Il lutte contre Charles de Lorraine, oncle de Louis V et prétendant carolingien légitime à la couronne, qui ne cesse de comploter. Les grands vassaux ne l’aident guère dans cette tâche. Ils sont des princes indépendants. L’intrusion de Charles coupe court à l’expédition contre les Sarrasins qui menacent Barcelone. Charles a pour appui le comte de Vermandois et Arnoul, nouvel évêque de Reims et bâtard du roi Lothaire.

hugues capet seigneurAprès être venu à bout de Charles, Hugues décide de se passer du pape (autorité normalement absolument nécessaire à la destitution d’un évêque) pour éliminer Arnoul.
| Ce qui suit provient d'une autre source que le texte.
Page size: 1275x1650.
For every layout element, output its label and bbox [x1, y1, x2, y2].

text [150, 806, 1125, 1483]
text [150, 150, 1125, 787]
Le 18 juin 991, Arnoul est condamné à la dégradation ecclésiastique par un concile dit « des Gaules » et remplacé par le fidèle Gerbert.

Bien que roi des Francs, Hugues Capet ne possède qu’un petit domaine en Ile-de-France. Il n’est que le premier des seigneurs. Les ducs d’Aquitaine, les comtes de Périgord, de Poitou, d’Anjou, de Champagne, de Flandre, les ducs de Normandie, de Bretagne l’égalent en puissance et lui refusent parfois l’obéissance. Cette situation est illustrée par un mot célèbre. Hugues, écrivant à Aldabert, comte de Périgord, refusant d’obéir : « Qui t’a fait comte ? », s’entendit répondre : » Qui t’a fait roi ? ».

Il faudra du temps et de la patience aux capétiens pour consolider et agrandir le domaine royal, et ainsi affermir leur autorité. Au cours du XIIe siècle la suzeraineté royale finira par s’imposer à tous les seigneurs du royaume, tirant une force particulière du sacre et du soutien de l’Eglise. Le destin du royaume sera indissociablement lié à celui la dynastie capétienne pour huit siècle.

Bibliographie

Hugues Capet : Le Fondateur, de Georges Bordonove. Pygmalion, 2011.

Hugues Capet : Naissance d'une dynastie. Biographie historique d'Yves Sassier. fayard, 1987.